Business Tribune Column: GPI Leading the Way in Regional Recovery Planning

29 Jul 2020

GPI in the News

This column appeared in the Business Tribune. Matt Miller, Greater Portland Inc's interim president and CEO, writes a monthly column for the local newspaper. 

These last several months have been unlike any others in our collective memory as a region, nation or world. As of mid-July, the novel coronavirus had infected more than 7,000 in our seven-county, bi-state region. It has killed more than 160. 

Due to the pandemic and widespread closures that helped slow the spread of the virus, we now face the worst recession since the Great Depression. According to the latest data available from employment departments, nearly 190,000 Greater Portland residents are unemployed, and low-wage occupations tied to tourism, retail and food service have been hit particularly hard. 

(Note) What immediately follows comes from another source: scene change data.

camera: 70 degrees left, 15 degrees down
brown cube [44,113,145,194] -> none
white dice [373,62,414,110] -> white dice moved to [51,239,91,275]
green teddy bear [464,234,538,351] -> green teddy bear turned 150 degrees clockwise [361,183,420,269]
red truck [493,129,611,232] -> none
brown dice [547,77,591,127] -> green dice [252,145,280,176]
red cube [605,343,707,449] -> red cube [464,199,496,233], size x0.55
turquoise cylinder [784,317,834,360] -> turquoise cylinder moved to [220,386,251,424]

What’s more, 48% of Greater Portland small business owners expect it to take more than six months for business to resume normal operations, according to a recent survey by the U.S. Census. Fifty-seven percent of Greater Portland respondents said they had less than three months of operating cash on hand, including loans or grants they had received. 

As the region’s economic development organization, Greater Portland Inc (GPI) operates under the mission to grow our economy. In good times, that includes recruiting companies to our region so they can provide good-paying jobs. Now, it means helping the people and companies in our region who need it so we can rise out of this recession stronger than ever. 

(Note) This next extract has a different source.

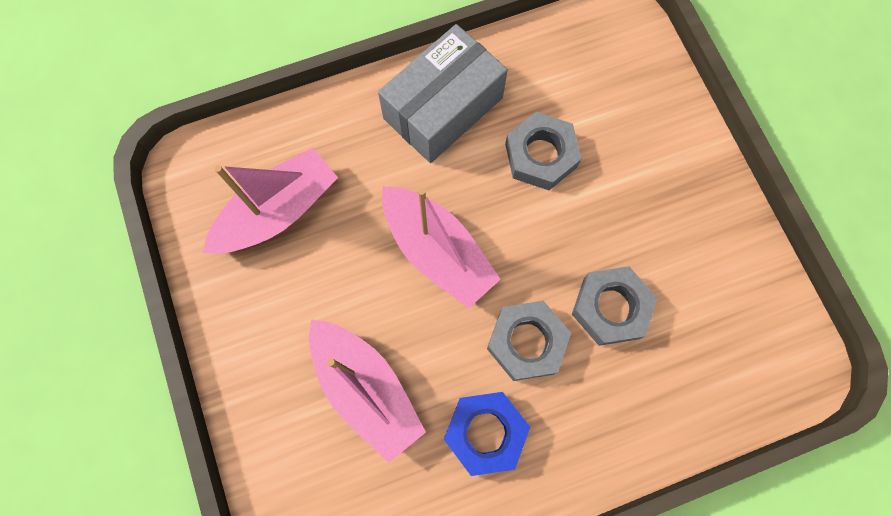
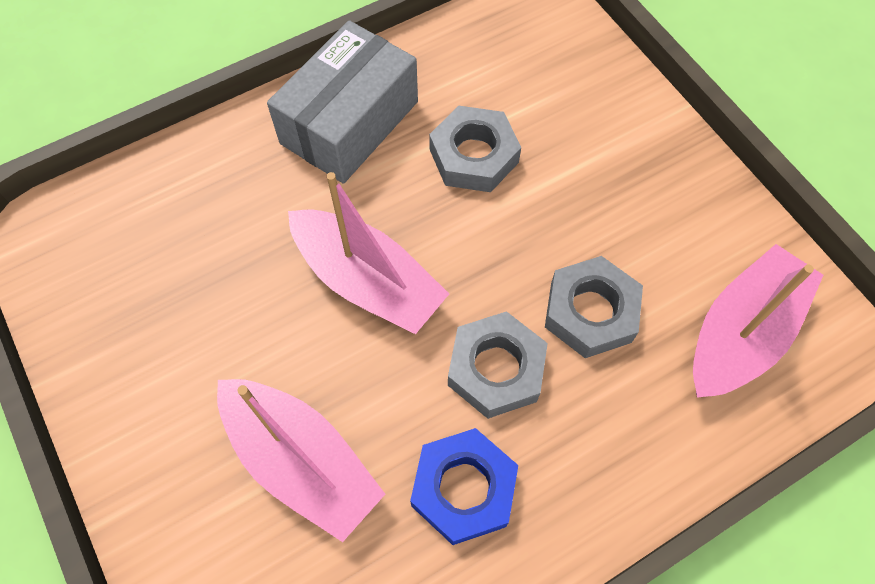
camera: 10 degrees left, 10 degrees down
pink boat [203,148,338,254] -> pink boat moved to [693,244,823,398]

Adding new jobs (and retaining existing jobs during a recession) fuels long-term economic growth, and this growth has a domino effect on the market. Employees spend their earnings, supporting local businesses. The local government receives tax revenue from both the individual and the company, funding public amenities such as infrastructure, parks and libraries. These amenities, in turn, attract more people and companies to our region. 

To that end, GPI, in partnership with Metro, is creating a regional recovery plan that will target individuals who lost their jobs or businesses that are struggling due to the pandemic. This process is embedded in GPI’s current Comprehensive Economic Development Strategy (CEDS), required by the U.S. Economic Development Administration every five years and currently in development. The key tenets of both the CEDS and the embedded recovery plan are economic 
growth, equity and resilience. 

GPI has retained local consultant firm Bridge Economic Development to assist with the CEDS, including the recovery plan. 

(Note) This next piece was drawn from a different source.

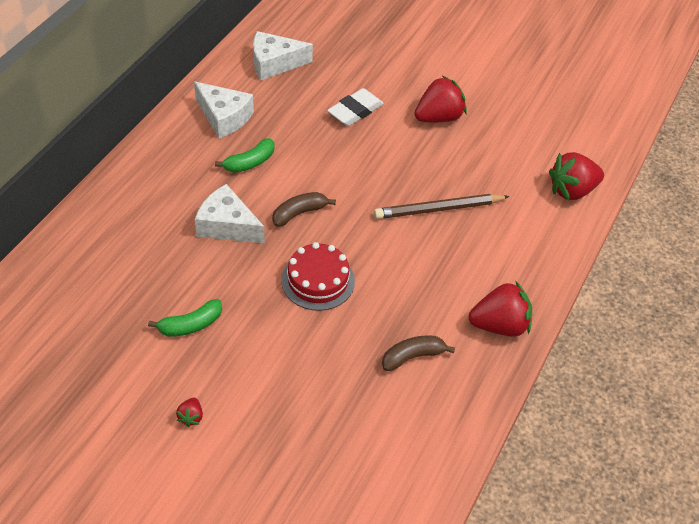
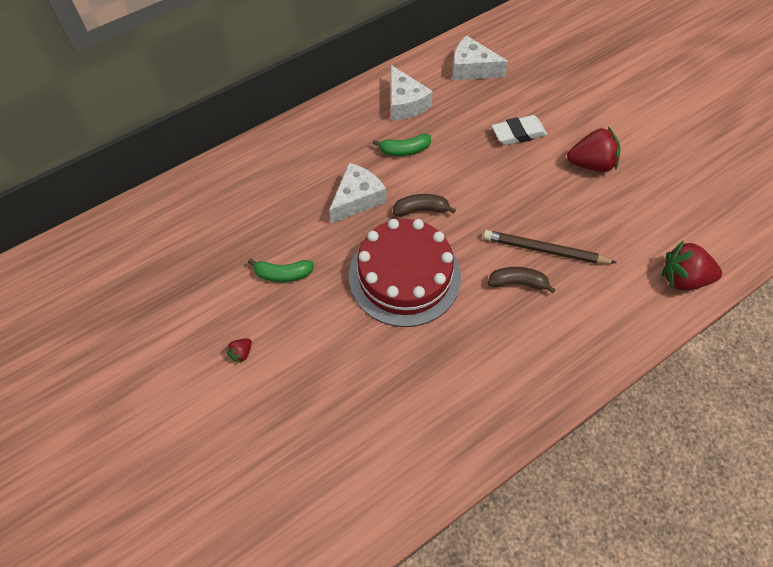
camera: 30 degrees right, 10 degrees up
white cheese [195,184,265,243] -> white cheese turned 75 degrees clockwise [329,163,386,223]
red cake [281,242,355,311] -> red cake [349,219,461,327], size x1.69
brown banana [382,335,455,371] -> brown banana moved to [488,267,556,293]
red strawberry [469,281,532,336] -> none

Throughout the recovery planning process, GPI, Metro and Bridge will be meeting with a groups of individuals representing workforce, small businesses and business associations to solicit feedback on the recommendations. This includes representatives from the Columbia-Willamette Workforce Collaborative, Micro Enterprise Services of Oregon (MESO), as well as regional business associations.  

The recovery plan will be created in the following steps:

  1. Research and analysis

The central tenet of this plan is equity, so, working with Bridge and ECONorthwest consultants, we will identify the characteristics and industries of employment for people most impacted by the COVID-19 crisis. We will also outline the share of closed or projected closed businesses in each industry by various business size categories. This information will provide clear direction regarding where resources should be allocated to serve those hardest hit.

2. Recommendations

The Greater Portland Economic Development District (GPEDD) board of directors, a diverse group of regional stakeholders, will review and consider a number of detailed recommended actions to support individuals who lost their jobs or business owners who were negatively impacted due to the pandemic. 
GPEDD, staffed by Greater Portland Inc, is nonprofit organization working in Clackamas, Multnomah, and Washington counties in Oregon and Clark County in Washington. GPEDD is funded primarily through grants awarded by the U.S. Department of Commerce’s Economic Development Administration (EDA).

3. Action plan

The board will agree on a recovery plan, with specific actions over the next 24 months. Because many of these action items will require funding, potential state and federal funding sources for action items will be defined. The final plan will also include regional, state and federal policy priorities.